> About this task
Give back the records below exactly, omitting the pictures.

*** Opening Available data ***

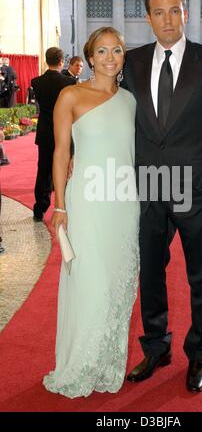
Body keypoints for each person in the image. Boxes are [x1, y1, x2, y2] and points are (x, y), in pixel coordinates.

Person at [123, 0, 202, 392]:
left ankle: (199, 355)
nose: (168, 19)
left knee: (201, 277)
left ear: (184, 13)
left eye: (175, 11)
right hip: (148, 188)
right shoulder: (132, 63)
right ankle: (156, 347)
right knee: (150, 273)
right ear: (148, 17)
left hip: (197, 188)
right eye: (159, 12)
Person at [43, 27, 140, 398]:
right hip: (87, 201)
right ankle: (79, 363)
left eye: (117, 50)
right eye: (102, 51)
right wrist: (60, 204)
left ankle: (107, 362)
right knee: (89, 281)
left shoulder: (130, 101)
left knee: (118, 283)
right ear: (89, 56)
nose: (110, 57)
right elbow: (60, 153)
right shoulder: (71, 95)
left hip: (124, 203)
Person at [31, 47, 75, 222]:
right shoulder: (69, 83)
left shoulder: (36, 81)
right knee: (66, 170)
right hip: (64, 131)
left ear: (46, 61)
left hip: (44, 132)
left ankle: (39, 209)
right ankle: (66, 206)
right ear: (61, 61)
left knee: (43, 170)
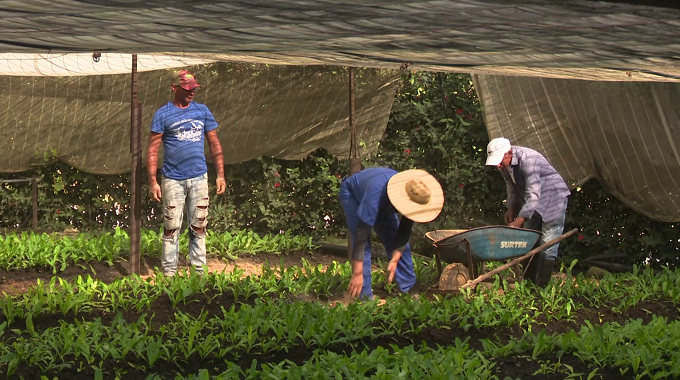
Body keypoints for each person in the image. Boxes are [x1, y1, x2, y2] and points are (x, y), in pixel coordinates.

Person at [146, 69, 226, 276]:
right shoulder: (162, 114)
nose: (192, 92)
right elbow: (153, 150)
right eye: (187, 88)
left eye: (194, 88)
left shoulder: (202, 111)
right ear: (175, 88)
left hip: (199, 177)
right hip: (172, 179)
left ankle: (199, 273)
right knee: (171, 227)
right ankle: (169, 273)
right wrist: (153, 181)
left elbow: (215, 144)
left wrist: (220, 175)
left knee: (199, 225)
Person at [339, 167, 444, 300]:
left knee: (398, 242)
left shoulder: (414, 195)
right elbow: (361, 235)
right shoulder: (376, 196)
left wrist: (395, 259)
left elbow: (404, 230)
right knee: (364, 245)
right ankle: (364, 297)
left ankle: (409, 290)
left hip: (382, 198)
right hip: (353, 193)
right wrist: (357, 273)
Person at [485, 137, 570, 286]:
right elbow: (511, 187)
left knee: (547, 243)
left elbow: (533, 194)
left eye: (499, 160)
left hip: (553, 197)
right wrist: (512, 207)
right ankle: (528, 284)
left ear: (509, 153)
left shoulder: (528, 161)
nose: (497, 165)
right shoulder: (504, 166)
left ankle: (541, 287)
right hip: (532, 202)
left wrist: (519, 220)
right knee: (529, 240)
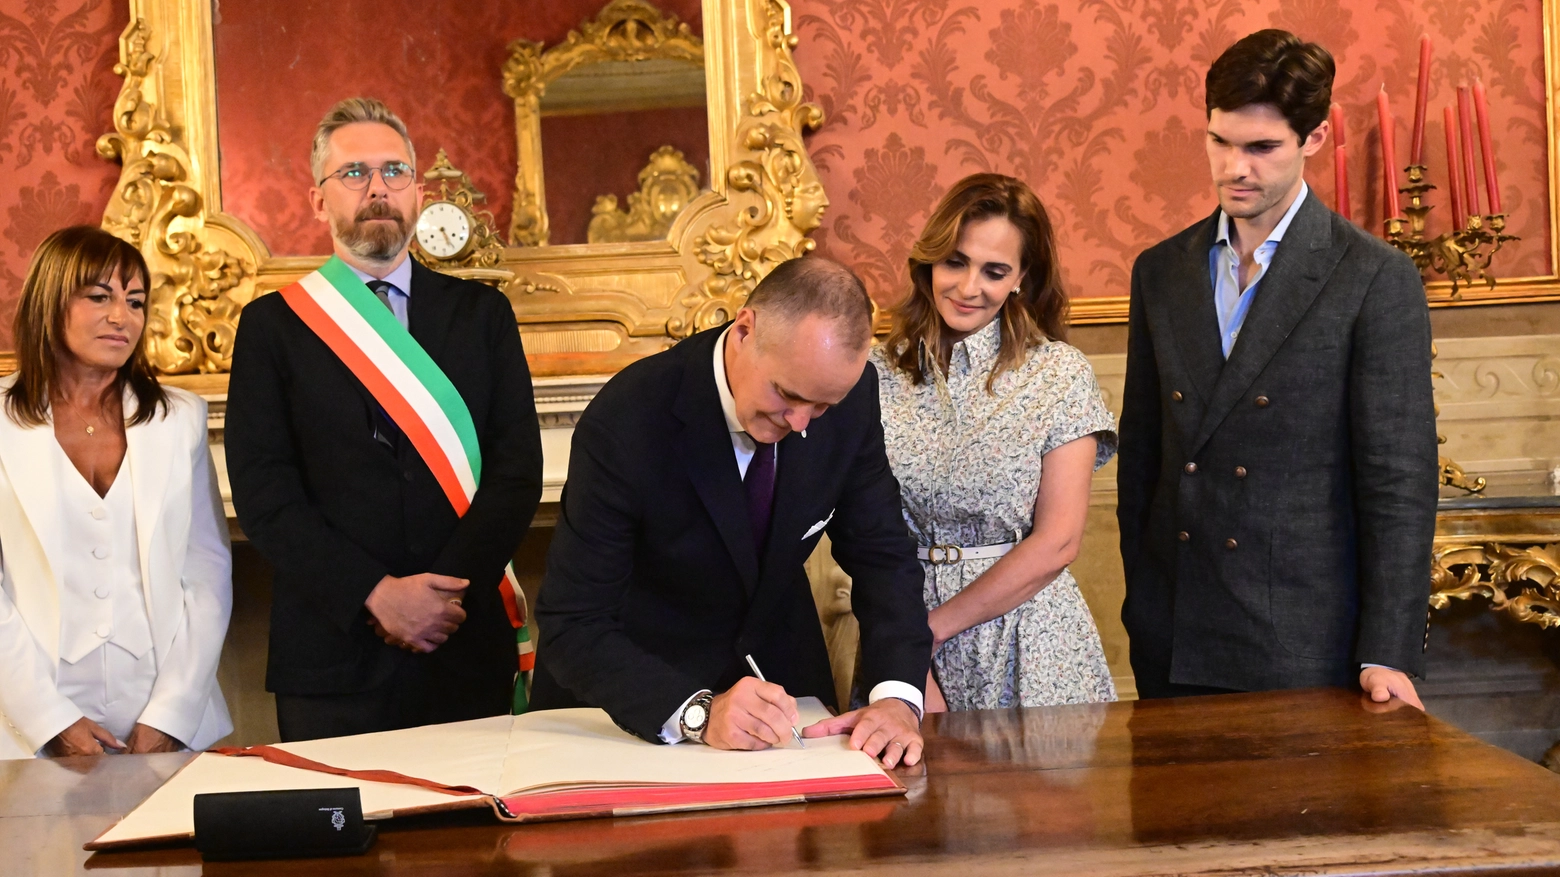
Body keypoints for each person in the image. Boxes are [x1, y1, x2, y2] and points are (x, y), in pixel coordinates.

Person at [1116, 30, 1438, 706]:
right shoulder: (1161, 271)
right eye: (1220, 141)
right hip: (1174, 633)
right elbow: (1142, 458)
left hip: (1305, 640)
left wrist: (1387, 650)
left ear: (1314, 139)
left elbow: (1398, 482)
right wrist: (1142, 601)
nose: (1236, 167)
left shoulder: (1375, 277)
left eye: (1261, 148)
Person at [532, 257, 932, 768]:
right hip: (635, 701)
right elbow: (573, 619)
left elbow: (883, 556)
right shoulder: (629, 417)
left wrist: (897, 698)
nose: (801, 422)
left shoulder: (850, 401)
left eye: (821, 406)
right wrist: (696, 712)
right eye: (786, 394)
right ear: (746, 330)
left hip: (783, 696)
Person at [226, 98, 543, 741]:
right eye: (354, 174)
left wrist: (442, 596)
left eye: (394, 172)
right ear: (319, 201)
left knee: (477, 841)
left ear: (418, 192)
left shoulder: (483, 315)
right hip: (333, 654)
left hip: (463, 641)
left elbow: (517, 473)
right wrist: (375, 594)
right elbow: (265, 494)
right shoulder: (272, 328)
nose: (377, 189)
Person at [874, 174, 1118, 712]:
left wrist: (925, 634)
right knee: (915, 795)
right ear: (929, 261)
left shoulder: (1057, 374)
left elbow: (1057, 542)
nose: (968, 287)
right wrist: (901, 650)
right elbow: (861, 533)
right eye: (955, 262)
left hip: (1029, 642)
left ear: (1021, 279)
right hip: (902, 630)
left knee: (1039, 796)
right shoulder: (876, 373)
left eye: (995, 271)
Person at [0, 226, 231, 759]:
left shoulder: (180, 418)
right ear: (49, 302)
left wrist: (172, 714)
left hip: (161, 708)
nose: (121, 317)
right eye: (99, 297)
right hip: (30, 718)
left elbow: (208, 572)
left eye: (135, 302)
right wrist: (49, 721)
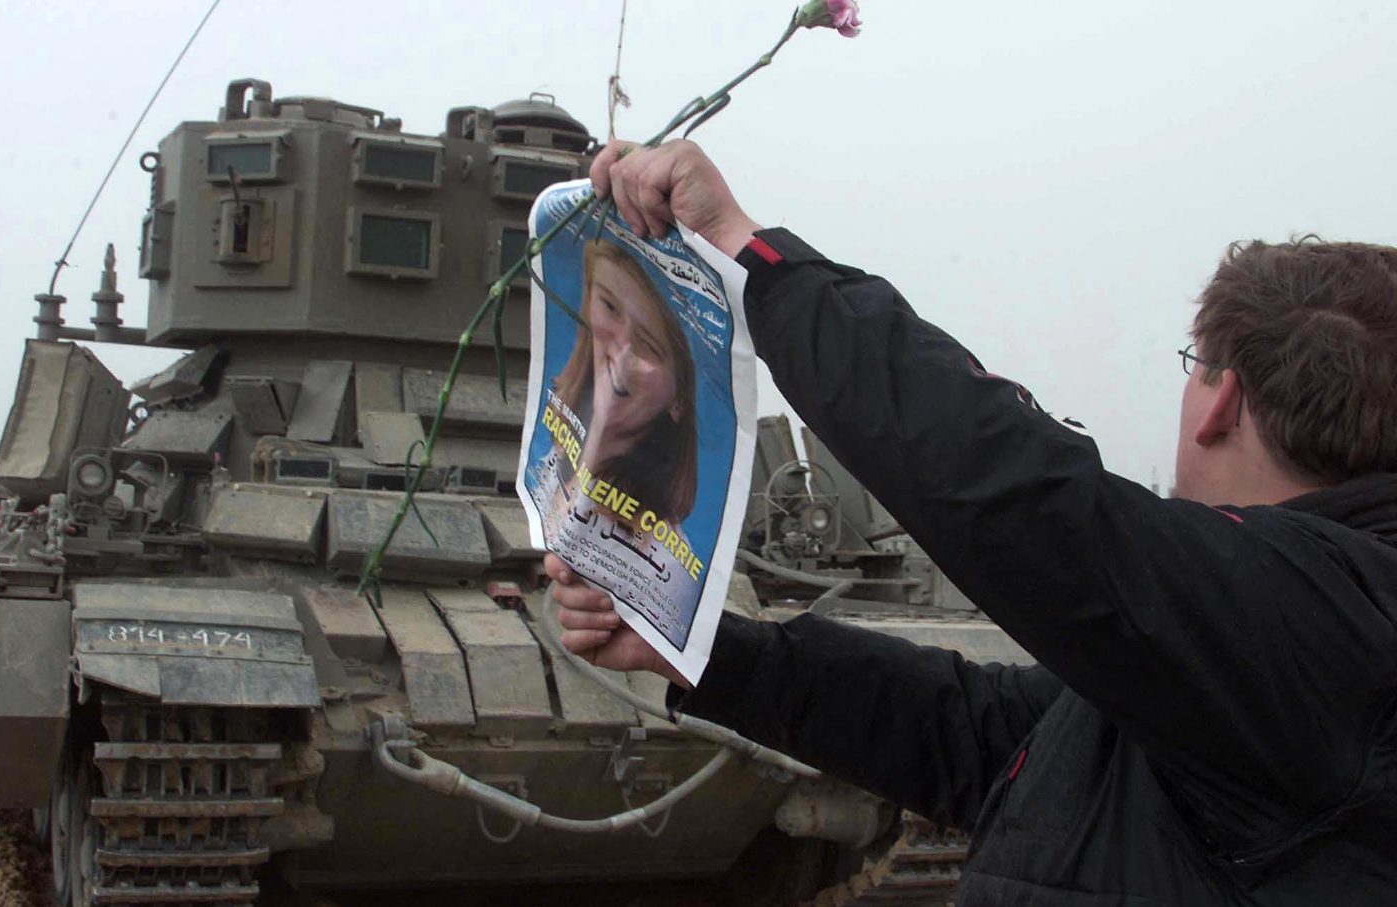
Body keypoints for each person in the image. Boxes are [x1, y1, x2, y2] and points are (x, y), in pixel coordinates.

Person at [546, 138, 1397, 905]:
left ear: (1222, 399)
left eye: (1192, 365)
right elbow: (982, 732)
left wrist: (749, 253)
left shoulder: (1333, 630)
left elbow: (1021, 498)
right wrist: (703, 652)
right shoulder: (1277, 653)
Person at [535, 237, 702, 641]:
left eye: (649, 348)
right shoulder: (552, 459)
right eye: (608, 306)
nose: (619, 356)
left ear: (678, 400)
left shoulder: (658, 554)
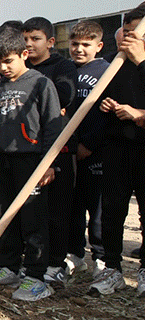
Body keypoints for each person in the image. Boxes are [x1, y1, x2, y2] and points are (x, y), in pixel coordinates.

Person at [0, 26, 61, 301]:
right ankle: (8, 266)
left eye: (8, 61)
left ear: (24, 54)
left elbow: (53, 127)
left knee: (33, 218)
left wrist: (49, 163)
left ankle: (36, 277)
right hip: (2, 162)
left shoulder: (40, 84)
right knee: (5, 216)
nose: (3, 68)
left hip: (32, 162)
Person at [91, 2, 145, 297]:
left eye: (135, 32)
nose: (128, 38)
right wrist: (108, 107)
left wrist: (137, 113)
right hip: (115, 147)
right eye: (126, 30)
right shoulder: (112, 63)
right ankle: (111, 268)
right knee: (111, 211)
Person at [23, 17, 78, 287]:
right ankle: (33, 260)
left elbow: (64, 97)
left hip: (58, 149)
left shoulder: (63, 67)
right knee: (32, 211)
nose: (29, 44)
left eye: (36, 39)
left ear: (51, 41)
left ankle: (56, 262)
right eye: (26, 39)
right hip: (26, 149)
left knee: (57, 210)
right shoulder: (19, 68)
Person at [66, 20, 109, 278]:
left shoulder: (106, 70)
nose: (79, 49)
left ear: (99, 45)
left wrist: (89, 144)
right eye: (74, 44)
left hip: (95, 152)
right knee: (72, 206)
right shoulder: (66, 70)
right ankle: (75, 254)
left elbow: (106, 116)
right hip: (68, 150)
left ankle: (101, 258)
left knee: (98, 211)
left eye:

*** Closing Available data ***

> Written answer
Body keypoints for each person in the image. Boxes are [x1, y1, x2, y2] and points are (x, y), in pixel coordinates.

Person at [123, 0, 202, 392]:
left ankle: (199, 355)
nose: (168, 19)
left knee: (201, 277)
left ear: (184, 13)
left eye: (175, 11)
right hip: (148, 188)
right shoulder: (132, 63)
right ankle: (156, 347)
right knee: (150, 273)
right ear: (148, 17)
left hip: (197, 188)
right eye: (159, 12)
Person at [43, 27, 140, 398]:
right hip: (87, 201)
right ankle: (79, 363)
left eye: (117, 50)
right eye: (102, 51)
right wrist: (60, 204)
left ankle: (107, 362)
right knee: (89, 281)
left shoulder: (130, 101)
left knee: (118, 283)
right ear: (89, 56)
nose: (110, 57)
right elbow: (60, 153)
right shoulder: (71, 95)
left hip: (124, 203)
Person at [31, 47, 75, 222]:
right shoulder: (69, 83)
left shoulder: (36, 81)
right knee: (66, 170)
right hip: (64, 131)
left ear: (46, 61)
left hip: (44, 132)
left ankle: (39, 209)
right ankle: (66, 206)
right ear: (61, 61)
left knee: (43, 170)
Body keypoints for each person in the image. Boxes are [x1, y1, x2, y2] and points are (x, y), in pixel coordinates.

Person at [146, 69, 226, 276]:
right shoulder: (162, 114)
nose: (192, 92)
right elbow: (153, 150)
right eye: (187, 88)
left eye: (194, 88)
left shoulder: (202, 111)
right ear: (175, 88)
left hip: (199, 177)
right hip: (172, 179)
left ankle: (199, 273)
right knee: (171, 227)
right ankle: (169, 273)
right wrist: (153, 181)
left elbow: (215, 144)
left wrist: (220, 175)
left knee: (199, 225)
Person at [339, 167, 444, 300]:
left knee: (398, 242)
left shoulder: (414, 195)
right elbow: (361, 235)
right shoulder: (376, 196)
left wrist: (395, 259)
left elbow: (404, 230)
right knee: (364, 245)
right ankle: (364, 297)
left ankle: (409, 290)
left hip: (382, 198)
right hip: (353, 193)
right wrist: (357, 273)
Person at [485, 137, 570, 286]:
right elbow: (511, 187)
left knee: (547, 243)
left elbow: (533, 194)
left eye: (499, 160)
left hip: (553, 197)
right wrist: (512, 207)
right ankle: (528, 284)
left ear: (509, 153)
left shoulder: (528, 161)
nose: (497, 165)
right shoulder: (504, 166)
left ankle: (541, 287)
right hip: (532, 202)
left wrist: (519, 220)
right knee: (529, 240)
Body keypoints for each person in the image. Boxes are [x1, y1, x2, y2] and points are (x, y), in pixel coordinates.

Person at [1116, 30, 1438, 706]:
right shoulder: (1161, 271)
right eye: (1220, 141)
right hip: (1174, 633)
right elbow: (1142, 458)
left hip: (1305, 640)
left wrist: (1387, 650)
left ear: (1314, 139)
left elbow: (1398, 482)
right wrist: (1142, 601)
nose: (1236, 167)
left shoulder: (1375, 277)
left eye: (1261, 148)
Person at [532, 257, 932, 768]:
right hip: (635, 701)
right elbow: (573, 619)
left elbow: (883, 556)
right shoulder: (629, 417)
left wrist: (897, 698)
nose: (801, 422)
left shoulder: (850, 401)
left eye: (821, 406)
right wrist: (696, 712)
right eye: (786, 394)
right ear: (746, 330)
left hip: (783, 696)
Person at [226, 98, 543, 741]:
right eye: (354, 174)
left wrist: (442, 596)
left eye: (394, 172)
right ear: (319, 201)
left knee: (477, 841)
left ear: (418, 192)
left shoulder: (483, 315)
right hip: (333, 654)
left hip: (463, 641)
left elbow: (517, 473)
right wrist: (375, 594)
right elbow: (265, 494)
right shoulder: (272, 328)
nose: (377, 189)
Person at [874, 174, 1118, 712]:
left wrist: (925, 634)
right knee: (915, 795)
right ear: (929, 261)
left shoulder: (1057, 374)
left elbow: (1057, 542)
nose: (968, 287)
right wrist: (901, 650)
right elbow: (861, 533)
right eye: (955, 262)
left hip: (1029, 642)
left ear: (1021, 279)
right hip: (902, 630)
left knee: (1039, 796)
right shoulder: (876, 373)
left eye: (995, 271)
Person at [0, 226, 231, 759]:
left shoulder: (180, 418)
right ear: (49, 302)
left wrist: (172, 714)
left hip: (161, 708)
nose: (121, 317)
right eye: (99, 297)
right hip: (30, 718)
left elbow: (208, 572)
left eye: (135, 302)
right wrist: (49, 721)
Body keypoints for each person in the image. Boxes are [x1, y1, x2, y2] and points are (x, y), in pixel coordinates.

Person at [546, 138, 1397, 905]:
left ear: (1222, 399)
left eye: (1192, 365)
right elbow: (982, 732)
left wrist: (749, 253)
left shoulder: (1333, 630)
left elbow: (1021, 498)
right wrist: (703, 652)
right shoulder: (1277, 653)
Person at [535, 237, 702, 641]:
left eye: (649, 348)
right shoulder: (552, 459)
right eye: (608, 306)
nose: (619, 356)
left ear: (678, 400)
left shoulder: (658, 554)
Body keypoints for each person in the image. Boxes are [x1, y1, x2, y2] and points are (x, y), in pixel coordinates.

Person at [0, 26, 61, 301]:
right ankle: (8, 266)
left eye: (8, 61)
left ear: (24, 54)
left elbow: (53, 127)
left knee: (33, 218)
left wrist: (49, 163)
left ankle: (36, 277)
right hip: (2, 162)
left shoulder: (40, 84)
right knee: (5, 216)
nose: (3, 68)
left hip: (32, 162)
Person at [91, 2, 145, 297]:
left eye: (135, 32)
nose: (128, 38)
right wrist: (108, 107)
left wrist: (137, 113)
right hip: (115, 147)
right eye: (126, 30)
right shoulder: (112, 63)
right ankle: (111, 268)
right knee: (111, 211)
Person at [23, 17, 78, 287]:
right ankle: (33, 260)
left elbow: (64, 97)
left hip: (58, 149)
left shoulder: (63, 67)
right knee: (32, 211)
nose: (29, 44)
left eye: (36, 39)
left ear: (51, 41)
left ankle: (56, 262)
right eye: (26, 39)
right hip: (26, 149)
left knee: (57, 210)
right shoulder: (19, 68)
Person at [66, 20, 109, 278]:
left shoulder: (106, 70)
nose: (79, 49)
left ear: (99, 45)
left wrist: (89, 144)
right eye: (74, 44)
left hip: (95, 152)
right knee: (72, 206)
right shoulder: (66, 70)
right ankle: (75, 254)
left elbow: (106, 116)
right hip: (68, 150)
left ankle: (101, 258)
left knee: (98, 211)
left eye:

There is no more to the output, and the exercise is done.